On Fri, Nov 25, 2016 at 4:34 PM, Michal Privoznik <mprivozn@xxxxxxxxxx> wrote:
On 25.11.2016 14:38, Roman Mohr wrote:
[...]
>
> 4) There libvirt domain description is not versioned
>
> I would expect that every time I update a domainxml (update from third
> party entity), or an event is generated (update from libvirt), that the
> resource version of a Domain is increased and that I get this resource
> version when I do a xmldump or when I get an event. Without this there is
> afaik no way to stay in sync with libvirt, even if you do regular polling
> of all domains. The main issue here is that I can never know if events in
> the queue arrived before my latest domain resync or after it.
>
> Also not that this is not about delivery guarantees of events. It is just
> about having a consistent view of a VM and the individual event. If I have
> resource versions, I can decide if an event is still interesting for me or
> not, which is exactly what I need to solve the syncing problem above.
> When I do a complete relisting of all domains to syn, I know which version
> I got and I can then see on every event if it is newer or older.
>
> If along side with the event, the domain xml, the VM state, and the
> resource version would be sent to a client, it would be even better. Then,
> whenever there is a new event for a VM in the queue, I can be sure that
> this domainxml I see is the one which triggered the event. This xml is then
> a complete representation for this revision number.
I recall some people asking for this. Basically, they were worried about
somebody from outside could manipulate their XMLs without them knowing.
Frankly I don't recall what was our answer to that.
Having a version number in live XML makes sense. However, it makes less
sense for config XML - there would be no way how to start with version
#0 once I've edited the file.
I think it would be very beneficial to have it on the config file too. Think about the resource version as opaque data which can be used by libvirt to see if the domain xml update contains the same resource number which libvirt sees.

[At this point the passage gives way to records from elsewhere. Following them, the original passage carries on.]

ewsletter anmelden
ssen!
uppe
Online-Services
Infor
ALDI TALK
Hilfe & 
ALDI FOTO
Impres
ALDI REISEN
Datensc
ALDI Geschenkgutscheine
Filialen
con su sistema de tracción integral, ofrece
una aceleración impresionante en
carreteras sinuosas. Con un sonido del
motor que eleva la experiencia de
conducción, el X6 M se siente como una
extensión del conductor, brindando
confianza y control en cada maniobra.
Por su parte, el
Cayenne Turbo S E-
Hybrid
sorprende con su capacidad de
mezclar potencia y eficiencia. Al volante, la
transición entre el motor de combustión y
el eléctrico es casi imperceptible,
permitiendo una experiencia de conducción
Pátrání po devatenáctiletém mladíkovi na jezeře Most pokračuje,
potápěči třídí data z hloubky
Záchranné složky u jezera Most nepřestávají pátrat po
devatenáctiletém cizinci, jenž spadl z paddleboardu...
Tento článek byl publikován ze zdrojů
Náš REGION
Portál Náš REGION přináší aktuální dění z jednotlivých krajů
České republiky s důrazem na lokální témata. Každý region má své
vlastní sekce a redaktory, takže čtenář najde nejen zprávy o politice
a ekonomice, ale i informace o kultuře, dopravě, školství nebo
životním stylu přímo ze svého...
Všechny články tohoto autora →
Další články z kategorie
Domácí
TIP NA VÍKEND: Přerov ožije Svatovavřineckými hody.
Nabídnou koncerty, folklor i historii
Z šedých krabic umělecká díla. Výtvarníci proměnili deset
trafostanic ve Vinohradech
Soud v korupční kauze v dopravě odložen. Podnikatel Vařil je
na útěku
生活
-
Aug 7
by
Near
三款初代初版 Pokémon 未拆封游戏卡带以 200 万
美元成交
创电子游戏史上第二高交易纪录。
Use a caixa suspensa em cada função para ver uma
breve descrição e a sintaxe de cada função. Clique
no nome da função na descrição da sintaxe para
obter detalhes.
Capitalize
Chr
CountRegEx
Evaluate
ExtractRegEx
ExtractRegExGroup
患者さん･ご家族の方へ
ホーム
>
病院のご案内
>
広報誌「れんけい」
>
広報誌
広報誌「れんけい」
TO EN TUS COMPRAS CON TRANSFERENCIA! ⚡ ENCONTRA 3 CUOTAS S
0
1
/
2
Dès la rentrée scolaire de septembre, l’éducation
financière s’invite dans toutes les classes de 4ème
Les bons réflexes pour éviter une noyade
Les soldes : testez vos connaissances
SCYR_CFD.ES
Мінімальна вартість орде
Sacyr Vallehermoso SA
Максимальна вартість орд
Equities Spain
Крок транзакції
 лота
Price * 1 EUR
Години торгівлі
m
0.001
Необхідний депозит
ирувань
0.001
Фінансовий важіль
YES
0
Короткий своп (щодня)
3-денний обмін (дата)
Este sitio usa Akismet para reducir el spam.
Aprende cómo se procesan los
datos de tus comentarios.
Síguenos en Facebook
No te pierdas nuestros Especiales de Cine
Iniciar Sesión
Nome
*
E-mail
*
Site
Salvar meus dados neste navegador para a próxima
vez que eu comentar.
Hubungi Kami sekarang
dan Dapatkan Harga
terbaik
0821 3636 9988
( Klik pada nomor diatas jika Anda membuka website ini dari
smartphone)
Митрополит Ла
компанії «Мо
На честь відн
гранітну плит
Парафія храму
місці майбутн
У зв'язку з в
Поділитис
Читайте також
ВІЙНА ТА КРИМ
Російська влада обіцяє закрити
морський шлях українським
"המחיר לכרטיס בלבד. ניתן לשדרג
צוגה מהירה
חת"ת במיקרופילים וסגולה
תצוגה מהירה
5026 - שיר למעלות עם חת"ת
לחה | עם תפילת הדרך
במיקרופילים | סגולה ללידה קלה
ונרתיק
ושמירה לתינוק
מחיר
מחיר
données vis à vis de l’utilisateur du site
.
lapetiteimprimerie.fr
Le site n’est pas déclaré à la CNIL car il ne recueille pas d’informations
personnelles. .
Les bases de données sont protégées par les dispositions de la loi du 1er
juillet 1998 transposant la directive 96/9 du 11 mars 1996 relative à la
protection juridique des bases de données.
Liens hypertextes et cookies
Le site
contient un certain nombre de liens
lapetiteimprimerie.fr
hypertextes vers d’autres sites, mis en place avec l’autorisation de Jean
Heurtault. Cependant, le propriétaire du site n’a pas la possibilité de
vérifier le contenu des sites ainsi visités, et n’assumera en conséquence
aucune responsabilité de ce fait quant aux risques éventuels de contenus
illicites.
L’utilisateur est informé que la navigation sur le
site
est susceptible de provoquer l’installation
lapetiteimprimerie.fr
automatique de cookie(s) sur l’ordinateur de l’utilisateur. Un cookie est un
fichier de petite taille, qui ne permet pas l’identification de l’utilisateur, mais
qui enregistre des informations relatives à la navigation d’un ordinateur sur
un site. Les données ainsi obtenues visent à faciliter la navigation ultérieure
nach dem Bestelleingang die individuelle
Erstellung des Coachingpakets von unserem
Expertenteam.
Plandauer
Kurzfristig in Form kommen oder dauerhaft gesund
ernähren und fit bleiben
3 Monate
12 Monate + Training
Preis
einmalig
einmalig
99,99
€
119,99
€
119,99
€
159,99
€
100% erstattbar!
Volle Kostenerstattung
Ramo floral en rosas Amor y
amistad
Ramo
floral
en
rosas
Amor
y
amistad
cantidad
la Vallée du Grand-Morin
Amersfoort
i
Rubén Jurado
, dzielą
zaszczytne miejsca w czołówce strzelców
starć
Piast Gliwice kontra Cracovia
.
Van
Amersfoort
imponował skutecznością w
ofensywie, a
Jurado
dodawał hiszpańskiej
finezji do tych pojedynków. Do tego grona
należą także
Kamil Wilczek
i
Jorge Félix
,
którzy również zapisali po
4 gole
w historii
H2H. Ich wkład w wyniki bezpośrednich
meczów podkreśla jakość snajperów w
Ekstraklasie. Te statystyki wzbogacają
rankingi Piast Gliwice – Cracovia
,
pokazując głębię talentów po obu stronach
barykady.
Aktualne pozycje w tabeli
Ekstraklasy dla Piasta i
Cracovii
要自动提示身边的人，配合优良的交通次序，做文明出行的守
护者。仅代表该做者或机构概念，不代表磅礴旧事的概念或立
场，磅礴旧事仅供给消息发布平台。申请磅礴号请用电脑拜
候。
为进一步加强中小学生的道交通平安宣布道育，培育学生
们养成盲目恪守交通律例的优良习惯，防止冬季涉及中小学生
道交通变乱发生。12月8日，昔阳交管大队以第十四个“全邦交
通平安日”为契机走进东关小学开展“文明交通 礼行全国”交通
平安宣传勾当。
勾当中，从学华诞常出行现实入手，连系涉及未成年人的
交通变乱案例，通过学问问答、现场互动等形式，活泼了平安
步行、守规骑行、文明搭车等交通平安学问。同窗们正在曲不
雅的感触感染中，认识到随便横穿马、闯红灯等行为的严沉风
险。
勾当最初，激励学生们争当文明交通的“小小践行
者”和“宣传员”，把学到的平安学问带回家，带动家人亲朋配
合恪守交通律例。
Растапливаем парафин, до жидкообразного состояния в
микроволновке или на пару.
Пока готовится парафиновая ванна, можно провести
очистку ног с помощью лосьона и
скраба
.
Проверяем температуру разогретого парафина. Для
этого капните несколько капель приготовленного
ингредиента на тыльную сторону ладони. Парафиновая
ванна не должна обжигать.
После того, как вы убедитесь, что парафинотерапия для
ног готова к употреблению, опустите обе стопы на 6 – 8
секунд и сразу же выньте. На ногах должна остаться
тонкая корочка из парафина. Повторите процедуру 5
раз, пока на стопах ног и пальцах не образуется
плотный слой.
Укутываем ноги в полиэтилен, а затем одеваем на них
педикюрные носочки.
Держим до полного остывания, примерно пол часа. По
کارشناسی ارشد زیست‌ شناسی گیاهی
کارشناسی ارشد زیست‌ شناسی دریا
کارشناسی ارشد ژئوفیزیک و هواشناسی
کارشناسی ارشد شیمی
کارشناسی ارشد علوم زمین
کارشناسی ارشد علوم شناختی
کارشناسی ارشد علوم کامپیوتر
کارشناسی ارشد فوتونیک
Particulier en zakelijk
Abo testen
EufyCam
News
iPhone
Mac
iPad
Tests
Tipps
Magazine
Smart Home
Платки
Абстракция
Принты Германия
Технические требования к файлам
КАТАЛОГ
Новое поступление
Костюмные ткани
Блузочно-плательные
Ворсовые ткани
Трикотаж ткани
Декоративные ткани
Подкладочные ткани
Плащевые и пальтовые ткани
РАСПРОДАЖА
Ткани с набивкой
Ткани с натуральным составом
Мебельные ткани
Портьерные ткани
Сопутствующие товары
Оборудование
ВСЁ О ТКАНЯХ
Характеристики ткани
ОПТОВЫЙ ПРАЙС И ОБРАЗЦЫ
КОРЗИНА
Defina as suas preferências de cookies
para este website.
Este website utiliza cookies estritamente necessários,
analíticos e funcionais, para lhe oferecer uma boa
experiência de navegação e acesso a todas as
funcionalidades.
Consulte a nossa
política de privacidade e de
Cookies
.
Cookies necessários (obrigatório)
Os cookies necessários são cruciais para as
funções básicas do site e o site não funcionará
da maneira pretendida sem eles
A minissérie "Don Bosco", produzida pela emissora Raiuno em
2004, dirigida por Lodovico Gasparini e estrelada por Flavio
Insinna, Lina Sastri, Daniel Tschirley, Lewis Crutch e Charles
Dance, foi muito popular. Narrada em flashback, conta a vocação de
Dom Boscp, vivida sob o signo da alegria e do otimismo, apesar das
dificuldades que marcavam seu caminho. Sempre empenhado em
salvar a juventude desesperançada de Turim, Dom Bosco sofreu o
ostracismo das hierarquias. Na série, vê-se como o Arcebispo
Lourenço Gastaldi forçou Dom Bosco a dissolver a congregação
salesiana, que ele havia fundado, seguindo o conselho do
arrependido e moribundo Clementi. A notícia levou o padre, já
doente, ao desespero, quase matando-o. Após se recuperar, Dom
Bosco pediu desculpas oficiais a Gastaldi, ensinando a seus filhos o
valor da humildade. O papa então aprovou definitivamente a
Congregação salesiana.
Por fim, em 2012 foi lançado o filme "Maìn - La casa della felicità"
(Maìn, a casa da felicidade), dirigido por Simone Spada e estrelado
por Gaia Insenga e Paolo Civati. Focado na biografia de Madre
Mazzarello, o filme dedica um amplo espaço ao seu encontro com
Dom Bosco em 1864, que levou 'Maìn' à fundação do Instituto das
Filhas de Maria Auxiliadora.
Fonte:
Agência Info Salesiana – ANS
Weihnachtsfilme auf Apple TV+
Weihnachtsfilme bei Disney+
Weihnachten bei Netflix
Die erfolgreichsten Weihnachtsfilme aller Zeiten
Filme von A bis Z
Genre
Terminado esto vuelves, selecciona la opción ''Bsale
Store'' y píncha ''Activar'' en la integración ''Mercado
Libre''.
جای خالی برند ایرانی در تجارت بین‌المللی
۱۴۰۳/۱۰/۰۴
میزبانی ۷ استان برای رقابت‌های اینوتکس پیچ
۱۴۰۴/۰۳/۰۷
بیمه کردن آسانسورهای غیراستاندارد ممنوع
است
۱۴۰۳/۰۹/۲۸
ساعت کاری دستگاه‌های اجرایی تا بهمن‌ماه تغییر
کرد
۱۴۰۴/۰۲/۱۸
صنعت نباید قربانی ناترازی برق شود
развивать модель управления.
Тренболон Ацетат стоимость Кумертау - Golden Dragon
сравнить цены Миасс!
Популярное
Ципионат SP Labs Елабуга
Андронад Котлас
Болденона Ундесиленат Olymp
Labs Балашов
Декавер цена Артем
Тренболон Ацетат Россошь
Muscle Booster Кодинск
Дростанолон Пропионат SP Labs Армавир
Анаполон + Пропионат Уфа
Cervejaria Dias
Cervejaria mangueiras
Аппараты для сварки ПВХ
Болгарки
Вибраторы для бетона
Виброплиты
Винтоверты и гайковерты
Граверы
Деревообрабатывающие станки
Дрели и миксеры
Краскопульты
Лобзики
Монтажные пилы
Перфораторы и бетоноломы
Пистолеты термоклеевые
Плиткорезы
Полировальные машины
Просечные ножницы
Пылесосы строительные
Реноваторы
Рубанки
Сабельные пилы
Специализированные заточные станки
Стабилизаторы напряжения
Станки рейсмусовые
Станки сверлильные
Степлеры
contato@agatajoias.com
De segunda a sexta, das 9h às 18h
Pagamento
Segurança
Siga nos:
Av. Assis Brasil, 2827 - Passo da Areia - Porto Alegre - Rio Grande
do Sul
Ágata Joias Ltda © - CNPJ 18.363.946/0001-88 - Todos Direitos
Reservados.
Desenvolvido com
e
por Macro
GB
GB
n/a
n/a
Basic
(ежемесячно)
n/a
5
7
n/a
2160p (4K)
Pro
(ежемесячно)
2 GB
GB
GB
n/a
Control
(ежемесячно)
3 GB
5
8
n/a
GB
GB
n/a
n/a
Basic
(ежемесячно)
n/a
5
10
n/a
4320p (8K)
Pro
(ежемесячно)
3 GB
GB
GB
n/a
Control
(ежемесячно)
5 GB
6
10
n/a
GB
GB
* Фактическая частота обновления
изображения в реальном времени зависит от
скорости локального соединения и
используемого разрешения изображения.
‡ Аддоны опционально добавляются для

So if you want to be sure that you are updating the domain xml from the latest state, you pass in the resource version of your cached domain xml view. If the version is still the same inside of libvirt, libvirt updates the domain xml and increases the resource version. If it has changed in the meantime, it rejects the update and the client can re-fetch the latest state and try again. For classic update mode, just don't pass in the resource version as a client and libvirt can then just update the domain xml like always. This is pretty much the same principle like described in [1].
What is the rationale for this?
I am mostly operating on cached views on libvirts data in combination with events. If, on listing resources and on events, I get a domain xml with a resource version and the Domain state, I have a full snapshot of the Domain, which I can put into a cache or queue. Then syncing with libvirt based on events and initial listing is possible. Otherwise I can never be sure if my view of libvirt is out of sync.
When I then process an event I can process it based on the consistent snapshot view of the Domain and update the domain xml. If something has changed in the meantime, the update of the domain xml will fail and I can recheck and retry. Even better: In most cases the event does not need retries, because a newer event is already in the queue with the new Domain view which caused the update to fail.
Finally it allows consistent incremental Domain state and description updates which can be sent to third parties without periodic refetching of all resources.